Republican presidential candidate Nikki Haley lost in Iowa and New Hampshire. She placed second to “none of these candidates” in a Nevada primary for which there were no delegates at stake and where Donald Trump was not on the ballot. Now she has lost the primary in her home state of South Carolina, where she was a two-term governor.
Her insistence on staying in the race puts her in a rarefied position: the losing candidate who won’t quit.
No other major, modern candidate has refused to drop out of the race after so many losses.
Sen. Marco Rubio, the Florida Republican who ran in the crowded 2016 field that produced Trump as the GOP nominee, dropped out after he lost his home state of Florida. Fellow Floridian Jeb Bush, a former governor, dropped out earlier, after a disappointing finish in nearby South Carolina.
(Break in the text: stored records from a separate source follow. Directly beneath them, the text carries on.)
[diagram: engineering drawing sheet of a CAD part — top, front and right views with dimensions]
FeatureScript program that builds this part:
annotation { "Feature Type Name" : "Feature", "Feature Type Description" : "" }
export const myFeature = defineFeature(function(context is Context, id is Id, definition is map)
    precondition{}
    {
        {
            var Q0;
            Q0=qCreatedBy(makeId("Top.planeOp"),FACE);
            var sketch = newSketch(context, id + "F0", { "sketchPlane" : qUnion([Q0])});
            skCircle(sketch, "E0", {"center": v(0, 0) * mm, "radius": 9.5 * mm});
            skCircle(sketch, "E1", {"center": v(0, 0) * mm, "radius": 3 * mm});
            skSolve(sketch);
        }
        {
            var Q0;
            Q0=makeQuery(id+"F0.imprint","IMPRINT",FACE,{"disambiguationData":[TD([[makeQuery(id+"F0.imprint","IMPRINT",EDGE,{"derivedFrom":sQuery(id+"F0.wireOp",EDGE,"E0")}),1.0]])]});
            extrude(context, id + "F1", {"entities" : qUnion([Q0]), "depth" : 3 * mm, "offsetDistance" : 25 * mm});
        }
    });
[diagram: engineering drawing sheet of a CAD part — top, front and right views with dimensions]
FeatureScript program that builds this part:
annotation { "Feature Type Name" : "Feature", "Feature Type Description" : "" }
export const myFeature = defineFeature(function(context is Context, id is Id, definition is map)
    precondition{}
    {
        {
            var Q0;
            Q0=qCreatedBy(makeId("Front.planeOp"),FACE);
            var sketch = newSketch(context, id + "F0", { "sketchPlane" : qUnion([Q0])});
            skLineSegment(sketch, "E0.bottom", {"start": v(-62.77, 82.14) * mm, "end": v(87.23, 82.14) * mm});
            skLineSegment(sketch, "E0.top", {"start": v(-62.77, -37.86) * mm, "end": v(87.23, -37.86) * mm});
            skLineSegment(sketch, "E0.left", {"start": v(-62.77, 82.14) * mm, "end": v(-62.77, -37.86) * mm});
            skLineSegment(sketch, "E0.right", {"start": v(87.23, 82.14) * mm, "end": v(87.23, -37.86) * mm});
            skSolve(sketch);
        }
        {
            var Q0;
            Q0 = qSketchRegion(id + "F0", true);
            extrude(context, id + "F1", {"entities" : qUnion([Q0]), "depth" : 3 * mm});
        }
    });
On the Democratic side, Sen. Elizabeth Warren of Massachusetts quit the Democratic race in 2020 shortly after Super Tuesday, which that year featured the Massachusetts primary. Finishing third was enough to convince Warren things were over.
Most candidates reading the writing on the wall drop out after Iowa or New Hampshire, or at least early enough to avoid the embarrassment of a home-state loss. That’s what Sen. Amy Klobuchar did in 2020, suspending her campaign days before Warren and before she was set to lose the primary in her home state of Minnesota.
Some candidates do keep going. They’re usually more on the fringes of their parties.
Former Rep. Ron Paul ran in both the 2008 and 2012 GOP primaries. He admitted he wasn’t going to win and would wind down active campaigning before losing the primary in his home state of Texas in 2008. His campaign ran out of money for active campaigning in 2012, but he technically remained an active candidate trying to secure delegates and influence the party. The person who did win the Republican nomination that year, Mitt Romney, clinched the magic number of delegates with his victory in Texas.
Undeterred, Paul’s supporters swarmed the state GOP convention in Iowa and, despite his poor showing at the Iowa caucuses in January, secured him most of Iowa’s convention delegates. Republicans have since changed the rules in most states.
Former Rep. Dennis Kucinich also made an argument about influencing the agenda when he refused to drop out of the 2004 Democratic primary race. Kucinich only got 9% of the vote in his home state of Ohio, but he maintained his candidacy until just before the Democratic convention. Kucinich won zero states and amassed just a smattering of delegates.
Could Haley win delegates without winning states?
If Haley isn’t likely – at least not at the moment – to win any primaries or caucuses, is there an argument she could amass enough to keep Trump from securing it?
That also seems extremely unlikely. Trump’s campaign believes the former president will have enough delegates to secure the GOP nomination – the magic number is 1,215 of 2,429 delegates – before the end of March. Heading into South Carolina, Trump had 63 delegates and Haley had 17.
Haley has mentioned Super Tuesday, March 5, as a key date. In 15 contests, more than 850 delegates, 35% of the Republican total, will be up for grabs on that date. But it still isn’t halfway through the primaries. It’s also before any of Trump’s four criminal trials get under way, although news coverage of those trials do not seem likely to hurt him in Republican primaries.
Haley argues that Republican primary voters deserve a choice, and she argues that Trump, while the clear favorite of Republican primary voters, will have a harder time winning the general election.
“It is literally impossible that we will win an election if Donald Trump is the nominee,” she told CNN’s Jake Tapper Thursday, days before the South Carolina primary.
Most Republican voters, at least so far, don’t seem to agree. Haley told Tapper she’ll stay in the race “as long as I possibly can.”